Documentation
¶
Overview ¶
Package extractor provides the main functionality for extracting readable content from HTML. It implements both a JavaScript-based extraction using Readability.js and a pure Go implementation.
Index ¶
Constants ¶
This section is empty.
Variables ¶
This section is empty.
Functions ¶
This section is empty.
Types ¶
type Extractor ¶
type Extractor interface { // ExtractFromHTML extracts article content from an HTML string ExtractFromHTML(html string, options *types.ExtractionOptions) (*types.Article, error) // ExtractFromReader extracts article content from an io.Reader ExtractFromReader(r io.Reader, options *types.ExtractionOptions) (*types.Article, error) }
Extractor defines the interface for article extraction. It provides methods to extract article content from HTML strings or io.Readers.
type Option ¶
type Option func(*types.ExtractionOptions)

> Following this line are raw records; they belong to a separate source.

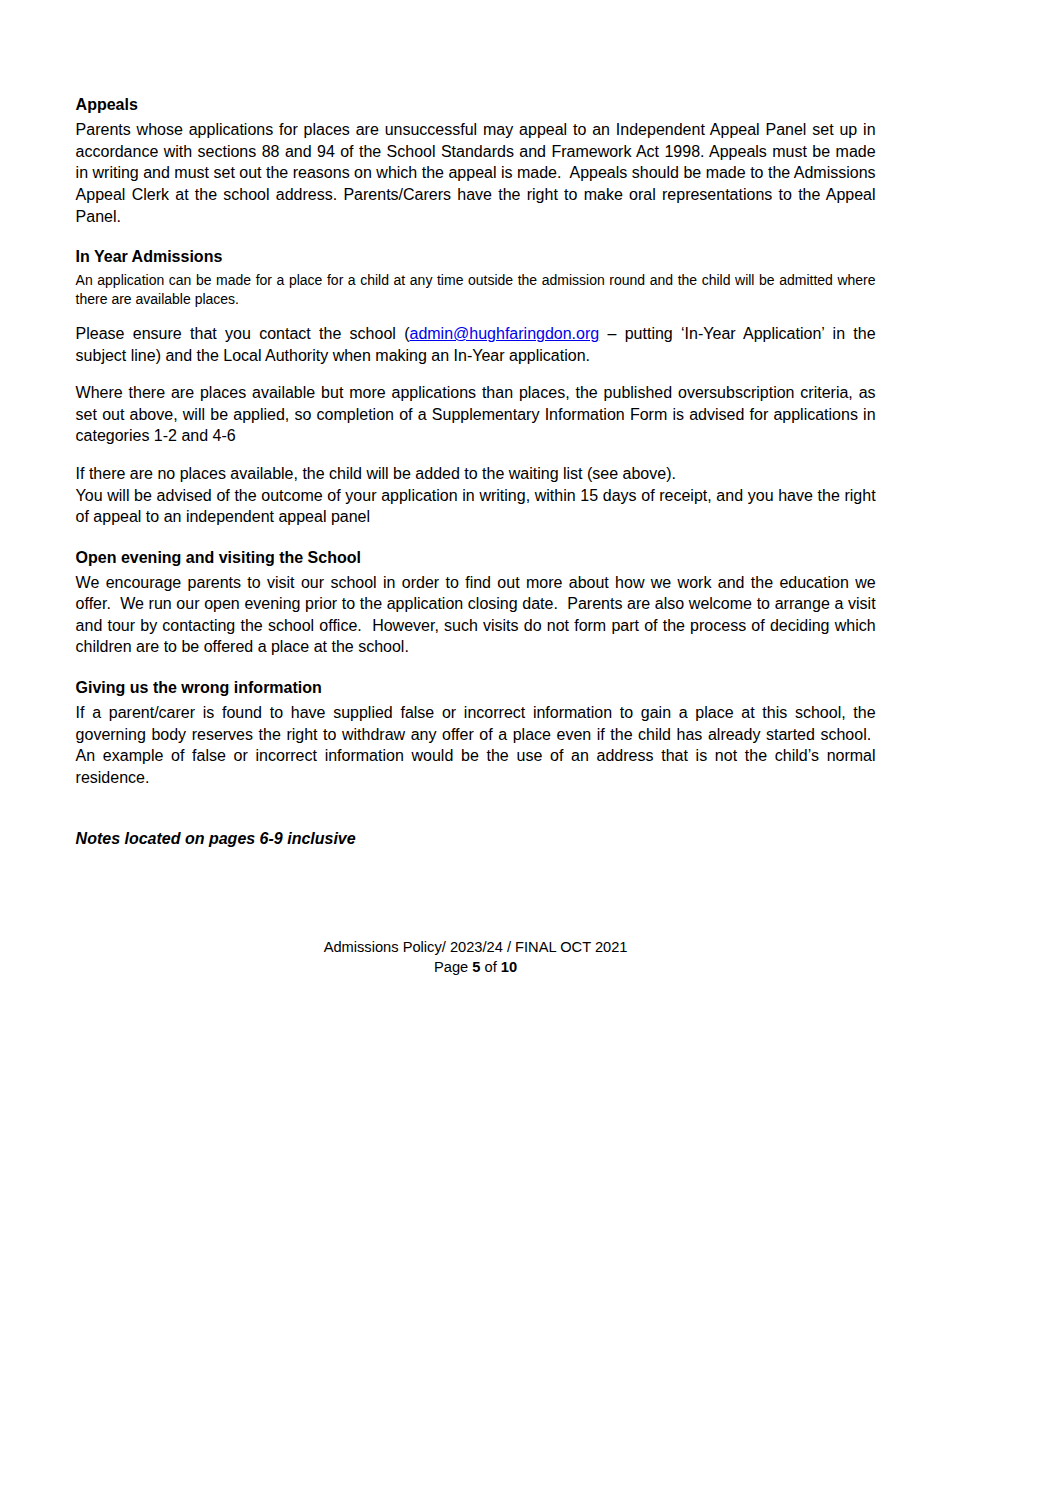Appeals
Parents whose applications for places are unsuccessful may appeal to an Independent Appeal Panel set up in accordance with sections 88 and 94 of the School Standards and Framework Act 1998. Appeals must be made in writing and must set out the reasons on which the appeal is made. Appeals should be made to the Admissions Appeal Clerk at the school address. Parents/Carers have the right to make oral representations to the Appeal Panel.
In Year Admissions
An application can be made for a place for a child at any time outside the admission round and the child will be admitted where there are available places.
Please ensure that you contact the school (admin@hughfaringdon.org – putting ‘In-Year Application’ in the subject line) and the Local Authority when making an In-Year application.
Where there are places available but more applications than places, the published oversubscription criteria, as set out above, will be applied, so completion of a Supplementary Information Form is advised for applications in categories 1-2 and 4-6
If there are no places available, the child will be added to the waiting list (see above).
You will be advised of the outcome of your application in writing, within 15 days of receipt, and you have the right of appeal to an independent appeal panel
Open evening and visiting the School
We encourage parents to visit our school in order to find out more about how we work and the education we offer. We run our open evening prior to the application closing date. Parents are also welcome to arrange a visit and tour by contacting the school office. However, such visits do not form part of the process of deciding which children are to be offered a place at the school.
Giving us the wrong information
If a parent/carer is found to have supplied false or incorrect information to gain a place at this school, the governing body reserves the right to withdraw any offer of a place even if the child has already started school. An example of false or incorrect information would be the use of an address that is not the child’s normal residence.
Notes located on pages 6-9 inclusive
Admissions Policy/ 2023/24 / FINAL OCT 2021
Page 5 of 10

Option represents a function that modifies ExtractionOptions. This follows the functional options pattern for configuring the extractor.
func WithContentDigests ¶
WithContentDigests enables or disables content digest attributes. Content digests are SHA256 hashes of the content, which can be used to identify and track content across different versions of the same document.
func WithMaxBufferSize ¶
WithMaxBufferSize sets the maximum buffer size for content processing. This limits the amount of memory used during extraction for very large documents.
func WithNodeIndexes ¶
WithNodeIndexes enables or disables node index attributes. Node indexes track the position of elements in the original HTML document, which can be useful for mapping extracted content back to the source.
func WithReadability ¶
WithReadability enables or disables Readability.js usage. When enabled (default), the extractor will attempt to use Readability.js for extraction if Node.js is available. If disabled or if Node.js is not available, it will fall back to the pure Go implementation.
func WithTimeout ¶
WithTimeout sets the timeout duration for extraction. This prevents extraction from hanging indefinitely on problematic documents.